In clinical trials of alendronovy acid at men, women in a postmenopause and the patients accepting glucocorticosteroids clinically significant medicinal interactions influencing linkng with proteins, renal excretion and metabolism were not revealed. Frequency of the undesirable phenomena from an upper part of digestive tract increases at a combination of alendronovy acid in a dose more than 10 mg a day with the drugs containing acetylsalicylic acid. However this effect was not observed at reception of alendronovy acid in a dose of 70 mg once a week.
Contraindications:
- the gullet diseases which are slowing down its emptying, for example, strictures or an achalasia;
- inability to sit or stand directly within 30 minutes;
- hypersensitivity to any component of drug;
- hypocalcemia.
With care:
- at an exacerbation of diseases of upper parts of digestive tract, such as dysphagy, gullet diseases, gastritis, duodenitis or stomach ulcer;
- patients are not recommended to appoint alendronovy acid with an impaired renal function at KK <35 ml/min.;
- at predisposition to a hypocalcemia (a hypoparathyroidism, deficit of vitamin D, calcium malabsorption).
Overdose:
Symptoms: a hypocalcemia, a hypophosphatemia, the undesirable phenomena from an upper part of digestive tract, including a gastric disturbance, heartburn, an esophagitis, gastritis, stomach ulcer and a gullet.

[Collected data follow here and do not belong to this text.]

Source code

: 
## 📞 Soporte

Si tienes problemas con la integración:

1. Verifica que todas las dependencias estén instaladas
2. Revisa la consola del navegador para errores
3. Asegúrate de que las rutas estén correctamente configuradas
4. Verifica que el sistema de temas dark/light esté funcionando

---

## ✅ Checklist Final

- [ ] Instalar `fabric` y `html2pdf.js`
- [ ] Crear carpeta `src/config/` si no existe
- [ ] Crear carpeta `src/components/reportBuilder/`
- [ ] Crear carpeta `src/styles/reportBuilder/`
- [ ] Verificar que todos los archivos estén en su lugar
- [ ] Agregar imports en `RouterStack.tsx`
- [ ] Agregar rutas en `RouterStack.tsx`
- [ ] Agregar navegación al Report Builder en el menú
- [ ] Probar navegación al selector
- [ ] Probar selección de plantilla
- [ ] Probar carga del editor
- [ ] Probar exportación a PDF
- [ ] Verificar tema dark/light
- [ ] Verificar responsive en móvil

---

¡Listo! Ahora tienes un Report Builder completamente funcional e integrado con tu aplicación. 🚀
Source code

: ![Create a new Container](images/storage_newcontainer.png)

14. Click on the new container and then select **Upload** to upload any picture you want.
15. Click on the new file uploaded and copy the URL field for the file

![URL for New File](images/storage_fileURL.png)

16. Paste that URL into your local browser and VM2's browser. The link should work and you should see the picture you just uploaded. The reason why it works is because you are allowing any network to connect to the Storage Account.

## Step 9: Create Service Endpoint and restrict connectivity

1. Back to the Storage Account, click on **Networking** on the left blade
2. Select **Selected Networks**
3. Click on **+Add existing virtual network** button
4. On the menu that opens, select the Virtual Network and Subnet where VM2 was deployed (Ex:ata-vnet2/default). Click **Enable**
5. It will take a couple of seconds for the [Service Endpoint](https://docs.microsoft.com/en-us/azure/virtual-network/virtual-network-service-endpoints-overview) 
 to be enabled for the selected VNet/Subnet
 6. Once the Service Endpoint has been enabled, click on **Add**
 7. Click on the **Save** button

Treatment: specific information is absent. The patient should accept milk or antacids for binding of an alendronat. For prevention of irritation of a gullet it is not necessary to cause vomiting. Patients have to keep vertical position.
Storage conditions:
In the place protected from moisture and light at a temperature not above 25 °C. To store in the place, unavailable to children. Period of validity 2 years. Not to use after the period of validity specified on packaging.
Issue conditions:
According to the recipe
Packaging:
On 4 tablets in a blister strip packaging from a film of polyvinyl chloride and aluminum foil. One planimetric packaging together with the application instruction is placed in a pack from a cardboard.